By David Sproule
The following question was submitted:
“Is everything you do 7 days a week, 24 hours a day WORSHIP to God???? I’m thinking it is not. Can you help me with scriptures?”
It is believed and asserted by some that everything a person does during his life (made up of each act during each day) is to be defined and understood as worship to God. Think about that for a moment. Is everything you do “worship”? Some have so fervently contended for that position they have argued that even changing a baby’s diaper is worship (I’m not making that up). So, here’s the question: what does Scripture teach? How does God determine worship?
The most common word for worship in the Greek New Testament is “proskuneo,” which literally means “to kiss” (kuneo) “toward” (pros). The word is defined, “fall down and worship, do obeisance to, prostrate oneself before, do reverence to” (BDAG Greek Lexicon , p. 882). The definition and New Testament usage of this word clearly indicates an act – an act of homage and reverence.
After the birth of the Christ on earth, “wise men from the East came to Jerusalem, saying, ‘Where is He who has been born King of the Jews? For we have seen His star in the East and have come to worship Him’” (Matt. 2:1-2). Notice the understanding and emphasis of this word – worship was something that they had traveled some distance to do in a specific place (and in a specific manner), and it was not something they were already doing or always doing.
This usage is reminiscent of Abraham’s words in Genesis 22. “Abraham rose early in the morning” (he was not worshiping yet), “and he split the wood for the burnt offering” (he was not worshiping yet, but he was making preparations), “and arose and went to the place of which God had told him” (he was not worshiping yet, but he was going to the place where God told him to worship), “and Abraham said to his young men, ‘Stay here with the donkey; the lad and I will go yonder and worship, and we will come back to you’” (22:1-5). Abraham affirmed (by word and action) that he was not yet worshiping, until he would come to the right time and place and with the right preparations. “Worship” was something that would begin (in a designated location) and would also end (before leaving the designated location). (This can also be seen in other passages, such as Exodus 4:31; Judges 7:15; 1 Samuel 1:3, 19; 2 Samuel 12:20; Acts 8:27-28; 24:11; etc.) Scripture presents worship as a definite act of reverence paid to God through specific acts done in a specific location at a specific time. Worship is never presented in Scripture as something that is done continuously, 24/7.

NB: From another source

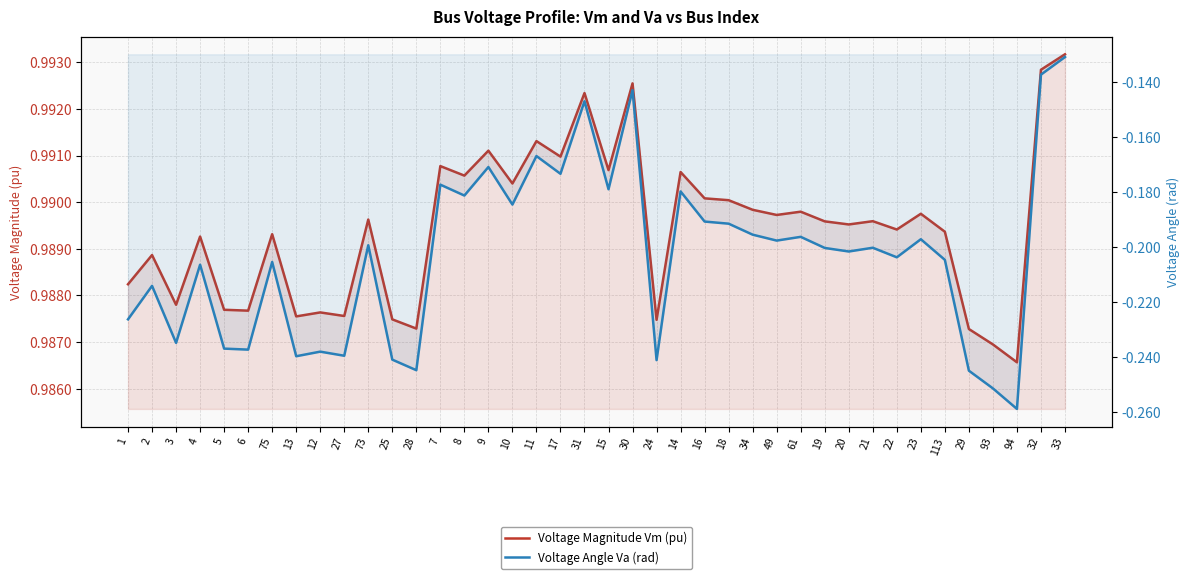

List the series in order of their peak value, highest first.

Voltage Magnitude Vm (pu), Voltage Angle Va (rad)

Nevertheless, there is a word (somewhat related to, yet completely distinct from worship) which requires our constant, daily, hour-by-hour devotion – service. Jesus emphasized both worship and service, and yet distinguished the two concepts, in Matthew 4:10. “You shall worship (proskuneo) the LORD your God, and Him only you shall serve (latreuo).” Jesus was not being redundant; there is a distinction. The same distinction between worship and service is made elsewhere, including by Paul who “went up to Jerusalem to worship (proskuneo)” no more than 12 days earlier in Acts 24:11, but he was “earnestly serving (latreuo) God night and day” (Acts 26:7). Latreuo is defined simply “to serve, to rend religious service” (Vine’s Expository Dictionary, p. 686), in “the carrying out of religious duties” (BDAG, p. 587). Sustained daily and hourly service to the Lord (as He defines “service”) is what He commands and expects; sustained daily and hourly worship to the Lord (as He defines “worship”) is impossible.

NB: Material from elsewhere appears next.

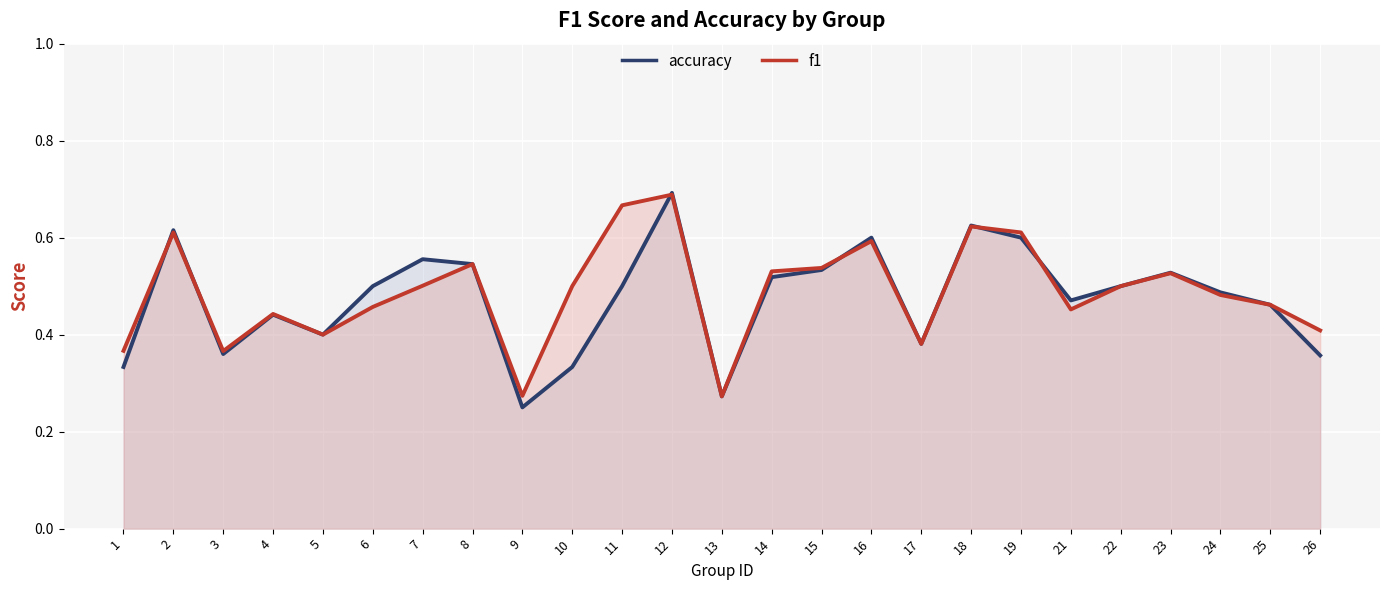

What are all the series names shown in the legend?

f1, accuracy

Some translations of Romans 12:1 have contributed to confusing the issue. The ASV renders the text: “I beseech you therefore, brethren, by the mercies of God, to present your bodies a living sacrifice, holy, acceptable to God, which is your spiritual service (latreuo).” Some modern versions have translated it, “…which is your spiritual worship,” making it sound as if the offering of one’s body as a living sacrifice is a matter of daily proskuneo worship, rather than daily latreuo service. As the context of Romans 12 demands (yea, even the context of the entirety of Scripture), serving God is a 24/7 responsibility of every Christian! Whereas, worshiping God (by following His designated pattern, through His designated avenues, at His designated times, etc.) is an act that has a very definite starting point and very definite stopping point. All of worship may be designated as service, but not all of service can be designated as worship.
May God help us to worship Him and to serve Him as He has prescribed in His Word, and to never confuse or seek to interchange one for the other!